The Trump administration has radicalized decades of practice, but in doing so, it has produced a significant qualitative change. Under Trump, the United States has broken with the legacy of the Enlightenment and has practically abandoned the “rules-based international system” that it previously claimed to represent and lead, but which it often did not follow in practice. From this perspective, the gradually expanding conflict with Russia and China can also be interpreted as a process in which others first learn to respond to US self-regarding unilateralism by responding in kind, and then, as the process deepens, the US adopts unilateralism and selfishness as its official doctrine.

The group of like-minded leaders convened in London on 2 March 2025 want to continue to hold on to the dichotomous worldview that prevailed in the West, in which the neoliberal West represents goodness, Ukraine and Zelenskyy are heroes, and Russia represents expansionist evil that can only be countered with force. Although the ceasefire and talk of a peace process may be steps in the right direction, the main focus of the meeting seemed to be more on preparing for war. There was also talk in London of sending troops to Ukraine.

How is this grouping committed to the peace process and security in Ukraine? Starmer said there are plans to form a “coalition of the willing” to implement a possible peace deal. According to Starmer, the UK is ready to support this with troops and aircraft, along with others.

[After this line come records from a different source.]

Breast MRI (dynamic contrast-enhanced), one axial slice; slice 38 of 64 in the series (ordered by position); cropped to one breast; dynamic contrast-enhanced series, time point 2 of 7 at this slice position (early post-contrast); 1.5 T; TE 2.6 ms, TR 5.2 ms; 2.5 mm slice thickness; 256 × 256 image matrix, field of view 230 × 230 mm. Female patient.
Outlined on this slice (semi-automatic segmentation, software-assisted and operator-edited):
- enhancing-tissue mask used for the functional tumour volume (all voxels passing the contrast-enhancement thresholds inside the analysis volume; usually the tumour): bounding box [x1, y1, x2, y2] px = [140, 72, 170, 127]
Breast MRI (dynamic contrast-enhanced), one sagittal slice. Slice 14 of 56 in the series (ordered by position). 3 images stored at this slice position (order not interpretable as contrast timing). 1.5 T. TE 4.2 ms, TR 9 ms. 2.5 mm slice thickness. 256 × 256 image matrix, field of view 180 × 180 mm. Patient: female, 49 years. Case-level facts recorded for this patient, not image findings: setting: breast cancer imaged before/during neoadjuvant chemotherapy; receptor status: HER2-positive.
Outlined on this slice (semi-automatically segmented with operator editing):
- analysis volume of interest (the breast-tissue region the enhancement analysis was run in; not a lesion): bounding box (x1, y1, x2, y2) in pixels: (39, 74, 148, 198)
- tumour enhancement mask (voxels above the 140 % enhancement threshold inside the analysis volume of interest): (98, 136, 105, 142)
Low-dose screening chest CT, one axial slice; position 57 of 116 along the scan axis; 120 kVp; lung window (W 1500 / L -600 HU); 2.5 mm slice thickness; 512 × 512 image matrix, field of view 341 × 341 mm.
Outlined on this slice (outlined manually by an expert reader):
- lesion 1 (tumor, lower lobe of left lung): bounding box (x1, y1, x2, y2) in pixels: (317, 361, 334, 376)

The details of the role of the troops are still unclear, but it seems that the discussions emphasized securing the peace and ensuring Ukraine’s sovereignty. Von der Leyen stressed that borders cannot be changed by force, which could indicate a peacekeeping operation, but the same statement can also be interpreted differently. It could also mean continuing the war until Russia is forced to give up the territories it has captured. If the war must continue until Ukraine has regained its territory, then Ukraine will need even stronger military support – whether in the form of weapons, funding, or possibly even troops.

The problem is not only the simplistic dichotomous narrative presented by the London grouping and its practical consequences but also the fact that sending troops from NATO countries to Ukraine during the war would mean expanding the war into a confrontation between Russia and NATO (or at least the “coalition of the willing”).

The idea of ​​mobilizing troops to secure peace is better but practically unfeasible. Likely, this could only be done against Russia’s will. Without Russia’s approval, sending NATO troops to Ukraine could easily be interpreted as an act of aggression, as it directly conflicts with Russia’s main objective. A functioning peace process requires impartial mediators and peacekeepers who are as much outsiders to the conflict as possible.

The group that gathered in London should take the ideals it professes more seriously. If the goal is to strengthen common multilateral institutions, then the UN and the OSCE should be placed at the centre of the peace process. They should play a central role in both the peace process and peacekeeping. Peacekeeping forces must come from outside NATO. In negotiations, all issues must be on the table until everything is agreed. The model of temporal international administration could be utilized in regional issues. The central goal of the OSCE and the UN is negotiated and supervised disarmament, not rearmament.

No process will progress without dialogue, in which each party is prepared to listen to the other. Dialogue includes making compromises, understanding nuances and, in the best case, learning to tell better stories about oneself and others.